> Images with pose keypoints
■ ■ ■ ■

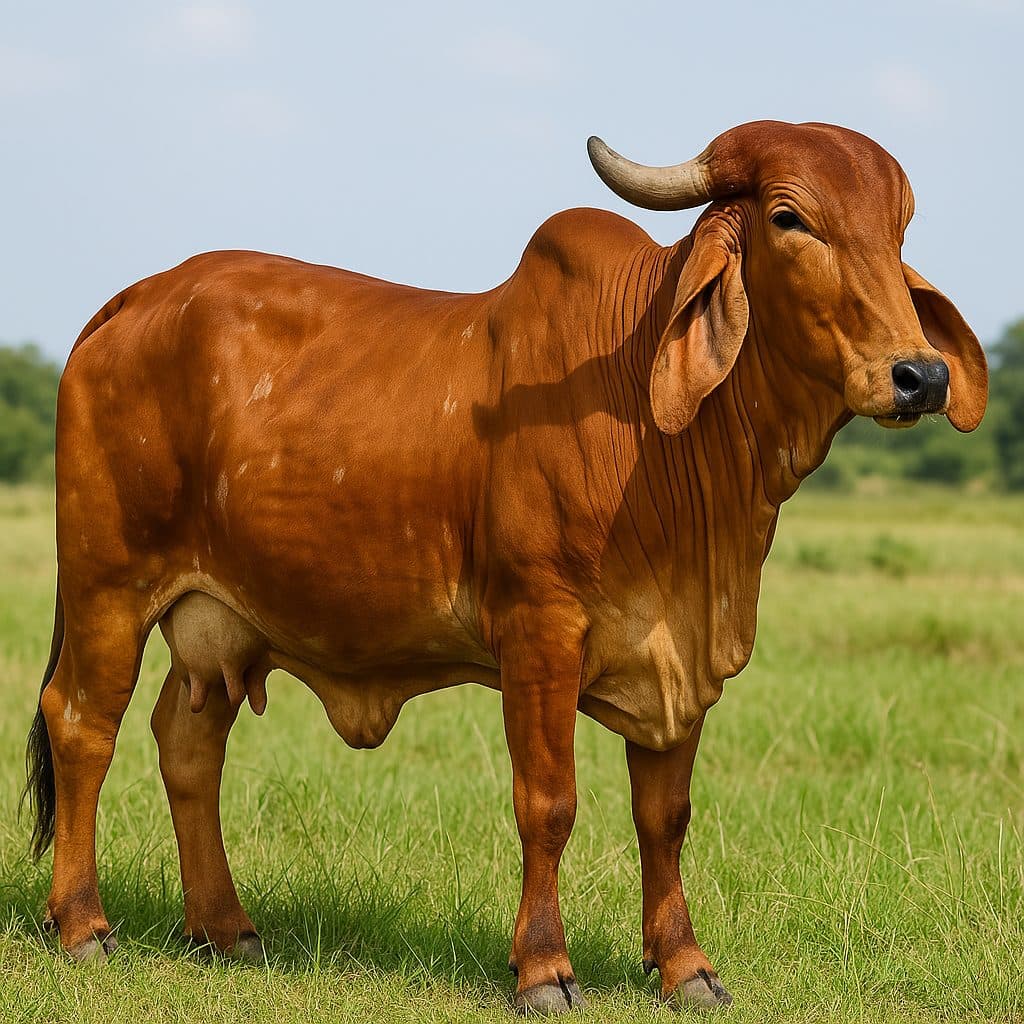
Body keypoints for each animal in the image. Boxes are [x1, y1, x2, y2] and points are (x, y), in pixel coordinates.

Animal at [23, 120, 987, 1013]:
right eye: (790, 218)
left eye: (898, 228)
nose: (920, 375)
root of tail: (130, 300)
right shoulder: (539, 630)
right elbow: (548, 803)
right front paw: (544, 969)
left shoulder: (681, 654)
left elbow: (665, 818)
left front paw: (685, 967)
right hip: (109, 585)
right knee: (81, 725)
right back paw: (83, 926)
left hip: (221, 625)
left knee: (188, 745)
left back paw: (225, 930)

■ ■ ■ ■

> EXERCISE OBJECTIVE
Word for word, write out each line of the records, but leave the pictures behind.

> ANSWER
Body keypoints for each animal in the image. Boxes are [x1, y1, x2, y2] and points are (x, y), in pixel coordinates.

Animal at [23, 120, 987, 1013]:
right eye: (790, 218)
left eye: (898, 228)
nose: (920, 375)
root of tail: (130, 300)
right shoulder: (539, 630)
right elbow: (548, 803)
right front paw: (544, 969)
left shoulder: (681, 654)
left elbow: (665, 818)
left front paw: (685, 967)
right hip: (109, 585)
right knee: (81, 725)
right back paw: (83, 926)
left hip: (221, 625)
left knee: (188, 745)
left back paw: (225, 930)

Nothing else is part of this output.